→ Supplied records:
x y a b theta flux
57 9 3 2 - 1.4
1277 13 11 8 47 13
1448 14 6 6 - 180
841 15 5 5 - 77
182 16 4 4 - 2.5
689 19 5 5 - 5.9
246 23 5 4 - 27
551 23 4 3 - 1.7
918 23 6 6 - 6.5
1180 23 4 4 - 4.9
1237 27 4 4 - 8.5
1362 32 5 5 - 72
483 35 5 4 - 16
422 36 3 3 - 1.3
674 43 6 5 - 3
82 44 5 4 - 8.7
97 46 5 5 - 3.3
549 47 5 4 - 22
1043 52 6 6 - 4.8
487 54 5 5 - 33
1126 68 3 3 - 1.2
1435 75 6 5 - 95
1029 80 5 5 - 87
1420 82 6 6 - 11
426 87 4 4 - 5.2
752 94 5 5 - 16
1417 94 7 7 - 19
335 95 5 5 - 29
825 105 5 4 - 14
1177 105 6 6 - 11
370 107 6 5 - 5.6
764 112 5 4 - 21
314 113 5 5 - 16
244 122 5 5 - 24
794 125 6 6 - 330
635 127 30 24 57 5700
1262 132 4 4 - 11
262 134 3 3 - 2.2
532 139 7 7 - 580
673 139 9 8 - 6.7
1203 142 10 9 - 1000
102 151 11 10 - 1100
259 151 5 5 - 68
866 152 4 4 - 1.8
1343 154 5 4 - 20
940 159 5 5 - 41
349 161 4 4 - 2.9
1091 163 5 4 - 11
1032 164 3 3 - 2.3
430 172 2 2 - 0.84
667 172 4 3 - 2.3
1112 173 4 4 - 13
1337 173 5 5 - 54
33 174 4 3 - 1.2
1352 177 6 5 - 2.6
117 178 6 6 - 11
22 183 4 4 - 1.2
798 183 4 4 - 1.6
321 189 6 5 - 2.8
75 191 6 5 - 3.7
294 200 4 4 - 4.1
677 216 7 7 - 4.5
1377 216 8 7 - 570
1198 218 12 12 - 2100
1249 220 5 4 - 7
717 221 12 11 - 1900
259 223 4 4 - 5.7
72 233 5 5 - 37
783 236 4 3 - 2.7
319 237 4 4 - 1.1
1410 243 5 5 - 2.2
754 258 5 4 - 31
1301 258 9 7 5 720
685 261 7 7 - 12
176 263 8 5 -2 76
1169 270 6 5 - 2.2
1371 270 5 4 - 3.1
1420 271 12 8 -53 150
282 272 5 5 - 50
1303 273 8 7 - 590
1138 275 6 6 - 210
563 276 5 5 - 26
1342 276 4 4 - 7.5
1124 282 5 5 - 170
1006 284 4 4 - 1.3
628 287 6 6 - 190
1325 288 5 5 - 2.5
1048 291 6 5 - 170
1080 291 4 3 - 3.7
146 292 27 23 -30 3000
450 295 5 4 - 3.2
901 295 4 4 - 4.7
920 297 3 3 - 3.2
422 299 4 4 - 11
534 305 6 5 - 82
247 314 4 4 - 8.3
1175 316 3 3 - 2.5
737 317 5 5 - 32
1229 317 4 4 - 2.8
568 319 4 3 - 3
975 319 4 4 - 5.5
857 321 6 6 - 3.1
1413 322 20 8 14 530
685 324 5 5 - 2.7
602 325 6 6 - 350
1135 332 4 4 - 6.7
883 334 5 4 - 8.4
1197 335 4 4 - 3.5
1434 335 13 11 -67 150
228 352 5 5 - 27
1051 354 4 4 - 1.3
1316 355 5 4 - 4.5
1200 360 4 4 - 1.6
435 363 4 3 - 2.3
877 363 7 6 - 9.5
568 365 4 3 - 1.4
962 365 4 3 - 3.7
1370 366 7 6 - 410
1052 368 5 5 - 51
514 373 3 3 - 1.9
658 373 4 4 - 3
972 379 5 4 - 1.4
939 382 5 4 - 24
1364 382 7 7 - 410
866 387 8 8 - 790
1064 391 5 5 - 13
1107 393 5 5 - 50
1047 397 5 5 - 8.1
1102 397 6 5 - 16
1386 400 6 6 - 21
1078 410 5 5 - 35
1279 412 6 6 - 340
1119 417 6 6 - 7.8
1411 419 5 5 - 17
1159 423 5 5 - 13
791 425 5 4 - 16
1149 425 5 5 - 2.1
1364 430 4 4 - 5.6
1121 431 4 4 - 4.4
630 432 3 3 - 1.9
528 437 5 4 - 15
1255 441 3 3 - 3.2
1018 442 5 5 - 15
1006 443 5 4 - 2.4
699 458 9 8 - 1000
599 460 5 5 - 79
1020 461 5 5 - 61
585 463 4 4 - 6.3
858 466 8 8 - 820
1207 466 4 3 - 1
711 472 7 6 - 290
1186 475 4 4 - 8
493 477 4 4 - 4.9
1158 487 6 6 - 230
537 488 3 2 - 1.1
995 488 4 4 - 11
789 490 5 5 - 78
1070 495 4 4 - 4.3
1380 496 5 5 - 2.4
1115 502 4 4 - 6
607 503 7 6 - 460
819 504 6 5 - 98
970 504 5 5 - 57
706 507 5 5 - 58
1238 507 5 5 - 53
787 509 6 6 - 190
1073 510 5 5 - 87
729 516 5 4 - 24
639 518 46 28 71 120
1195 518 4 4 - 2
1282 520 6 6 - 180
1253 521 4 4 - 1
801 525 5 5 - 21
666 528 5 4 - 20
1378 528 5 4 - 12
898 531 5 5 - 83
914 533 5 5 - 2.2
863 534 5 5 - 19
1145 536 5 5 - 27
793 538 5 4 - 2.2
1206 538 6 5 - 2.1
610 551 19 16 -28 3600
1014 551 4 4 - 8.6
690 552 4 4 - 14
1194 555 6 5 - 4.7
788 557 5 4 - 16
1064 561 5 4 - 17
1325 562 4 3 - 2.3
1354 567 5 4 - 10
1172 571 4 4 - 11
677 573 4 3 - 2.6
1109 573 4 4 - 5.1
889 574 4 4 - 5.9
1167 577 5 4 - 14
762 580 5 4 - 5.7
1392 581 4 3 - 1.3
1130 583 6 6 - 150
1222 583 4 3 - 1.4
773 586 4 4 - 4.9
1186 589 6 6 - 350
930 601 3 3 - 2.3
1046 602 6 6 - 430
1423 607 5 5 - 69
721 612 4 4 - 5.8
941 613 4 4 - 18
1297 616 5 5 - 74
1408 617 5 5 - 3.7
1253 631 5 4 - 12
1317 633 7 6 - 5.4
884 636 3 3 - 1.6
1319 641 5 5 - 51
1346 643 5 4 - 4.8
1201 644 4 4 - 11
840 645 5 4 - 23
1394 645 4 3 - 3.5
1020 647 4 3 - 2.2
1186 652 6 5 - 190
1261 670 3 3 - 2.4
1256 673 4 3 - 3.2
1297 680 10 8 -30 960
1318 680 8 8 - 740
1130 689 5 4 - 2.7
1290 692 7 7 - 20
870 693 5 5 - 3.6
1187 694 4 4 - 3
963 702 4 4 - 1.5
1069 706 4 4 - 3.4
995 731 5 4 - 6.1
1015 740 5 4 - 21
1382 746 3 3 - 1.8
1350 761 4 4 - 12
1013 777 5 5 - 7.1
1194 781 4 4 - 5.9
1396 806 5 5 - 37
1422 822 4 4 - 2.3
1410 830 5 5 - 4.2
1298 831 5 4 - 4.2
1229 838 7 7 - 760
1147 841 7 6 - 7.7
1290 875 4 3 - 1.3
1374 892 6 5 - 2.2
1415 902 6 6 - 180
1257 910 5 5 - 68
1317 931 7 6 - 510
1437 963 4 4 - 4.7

→ Set problem: Reproduce the lines without any change, beginning with the first line and ending after the line that contains "1135 332 4 4 - 6.7".

→ Exercise output:
x y a b theta flux
57 9 3 2 - 1.4
1277 13 11 8 47 13
1448 14 6 6 - 180
841 15 5 5 - 77
182 16 4 4 - 2.5
689 19 5 5 - 5.9
246 23 5 4 - 27
551 23 4 3 - 1.7
918 23 6 6 - 6.5
1180 23 4 4 - 4.9
1237 27 4 4 - 8.5
1362 32 5 5 - 72
483 35 5 4 - 16
422 36 3 3 - 1.3
674 43 6 5 - 3
82 44 5 4 - 8.7
97 46 5 5 - 3.3
549 47 5 4 - 22
1043 52 6 6 - 4.8
487 54 5 5 - 33
1126 68 3 3 - 1.2
1435 75 6 5 - 95
1029 80 5 5 - 87
1420 82 6 6 - 11
426 87 4 4 - 5.2
752 94 5 5 - 16
1417 94 7 7 - 19
335 95 5 5 - 29
825 105 5 4 - 14
1177 105 6 6 - 11
370 107 6 5 - 5.6
764 112 5 4 - 21
314 113 5 5 - 16
244 122 5 5 - 24
794 125 6 6 - 330
635 127 30 24 57 5700
1262 132 4 4 - 11
262 134 3 3 - 2.2
532 139 7 7 - 580
673 139 9 8 - 6.7
1203 142 10 9 - 1000
102 151 11 10 - 1100
259 151 5 5 - 68
866 152 4 4 - 1.8
1343 154 5 4 - 20
940 159 5 5 - 41
349 161 4 4 - 2.9
1091 163 5 4 - 11
1032 164 3 3 - 2.3
430 172 2 2 - 0.84
667 172 4 3 - 2.3
1112 173 4 4 - 13
1337 173 5 5 - 54
33 174 4 3 - 1.2
1352 177 6 5 - 2.6
117 178 6 6 - 11
22 183 4 4 - 1.2
798 183 4 4 - 1.6
321 189 6 5 - 2.8
75 191 6 5 - 3.7
294 200 4 4 - 4.1
677 216 7 7 - 4.5
1377 216 8 7 - 570
1198 218 12 12 - 2100
1249 220 5 4 - 7
717 221 12 11 - 1900
259 223 4 4 - 5.7
72 233 5 5 - 37
783 236 4 3 - 2.7
319 237 4 4 - 1.1
1410 243 5 5 - 2.2
754 258 5 4 - 31
1301 258 9 7 5 720
685 261 7 7 - 12
176 263 8 5 -2 76
1169 270 6 5 - 2.2
1371 270 5 4 - 3.1
1420 271 12 8 -53 150
282 272 5 5 - 50
1303 273 8 7 - 590
1138 275 6 6 - 210
563 276 5 5 - 26
1342 276 4 4 - 7.5
1124 282 5 5 - 170
1006 284 4 4 - 1.3
628 287 6 6 - 190
1325 288 5 5 - 2.5
1048 291 6 5 - 170
1080 291 4 3 - 3.7
146 292 27 23 -30 3000
450 295 5 4 - 3.2
901 295 4 4 - 4.7
920 297 3 3 - 3.2
422 299 4 4 - 11
534 305 6 5 - 82
247 314 4 4 - 8.3
1175 316 3 3 - 2.5
737 317 5 5 - 32
1229 317 4 4 - 2.8
568 319 4 3 - 3
975 319 4 4 - 5.5
857 321 6 6 - 3.1
1413 322 20 8 14 530
685 324 5 5 - 2.7
602 325 6 6 - 350
1135 332 4 4 - 6.7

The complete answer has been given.